Sweeping onward through the Pittsburgh district, the unions gained great headway by the collapse of the petty Czar of McKeesport, for all the little nabobs in the adjoining steel towns felt the effects of his defeat. Rankin fell without a blow. A few months before the hall had been closed there by the local board of health, when the Burgess refused to act against the unions. But now no objections were made to the meetings. Braddock also capitulated easily. At a street meeting held in the middle of town against the Burgess' orders, organizers J. L. Beaghen, R. L. Hall, J. C. Boyle, J. B. Gent and the writer were arrested. The Burgess, however, not wishing to meet the issue, found it convenient to leave town, and the Acting Burgess, declaring in open court that he would not "do the dirty work of the Burgess," postponed the hearings indefinitely. That settled Braddock.

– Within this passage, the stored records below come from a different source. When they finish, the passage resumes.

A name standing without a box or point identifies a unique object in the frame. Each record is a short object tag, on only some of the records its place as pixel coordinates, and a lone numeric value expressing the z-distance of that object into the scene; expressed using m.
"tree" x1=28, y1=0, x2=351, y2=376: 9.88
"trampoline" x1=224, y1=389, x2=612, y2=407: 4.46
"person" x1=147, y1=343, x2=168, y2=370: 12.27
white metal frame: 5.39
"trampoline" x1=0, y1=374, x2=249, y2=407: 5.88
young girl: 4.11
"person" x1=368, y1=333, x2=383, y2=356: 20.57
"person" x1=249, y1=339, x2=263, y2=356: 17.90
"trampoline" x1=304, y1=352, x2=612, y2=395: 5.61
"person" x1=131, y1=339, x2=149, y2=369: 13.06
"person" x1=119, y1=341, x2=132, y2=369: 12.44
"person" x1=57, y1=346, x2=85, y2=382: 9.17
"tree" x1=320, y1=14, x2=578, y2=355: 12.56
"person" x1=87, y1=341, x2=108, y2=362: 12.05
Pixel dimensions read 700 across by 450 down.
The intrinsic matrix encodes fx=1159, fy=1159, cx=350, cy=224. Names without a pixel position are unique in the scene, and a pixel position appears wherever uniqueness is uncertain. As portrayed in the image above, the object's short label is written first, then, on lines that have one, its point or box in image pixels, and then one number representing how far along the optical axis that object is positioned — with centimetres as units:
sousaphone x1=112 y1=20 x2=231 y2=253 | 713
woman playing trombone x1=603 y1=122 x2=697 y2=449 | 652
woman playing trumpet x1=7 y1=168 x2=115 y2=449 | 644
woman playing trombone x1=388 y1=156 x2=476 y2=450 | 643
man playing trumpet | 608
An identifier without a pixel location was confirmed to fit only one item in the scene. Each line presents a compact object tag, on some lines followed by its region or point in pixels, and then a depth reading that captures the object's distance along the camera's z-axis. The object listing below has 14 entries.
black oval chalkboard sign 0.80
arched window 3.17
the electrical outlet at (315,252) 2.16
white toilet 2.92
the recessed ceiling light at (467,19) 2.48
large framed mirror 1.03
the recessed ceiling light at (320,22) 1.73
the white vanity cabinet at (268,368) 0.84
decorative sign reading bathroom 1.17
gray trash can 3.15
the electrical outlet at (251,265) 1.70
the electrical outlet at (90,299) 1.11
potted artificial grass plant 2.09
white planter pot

Burgess Williams of North Clairton, chief of the Carnegie mill police at that point, swore dire vengeance against the free speech fighters should they come to his town. But the National Committee, choosing a lot owned by its local secretary on the main street of North Clairton, called a meeting there one bright Sunday afternoon. But hardly had it started when, with a great flourish of clubs, the police broke up the gathering and arrested organizers J. G. Brown, J. Manley, A. A. Lassich, P. H. Brogan, J. L. Beaghen, R. L. Hall, and the writer. Later all were fined for holding a meeting on their own property. But the Burgess, learning that the speaker for the following Sunday was Mother Jones of the Miners' Union, and that public sentiment was overwhelmingly against him, decided not to fight. Instead he provided a place on the public commons for open air meetings. The contest resulted in almost all of the local steel workers joining the unions immediately.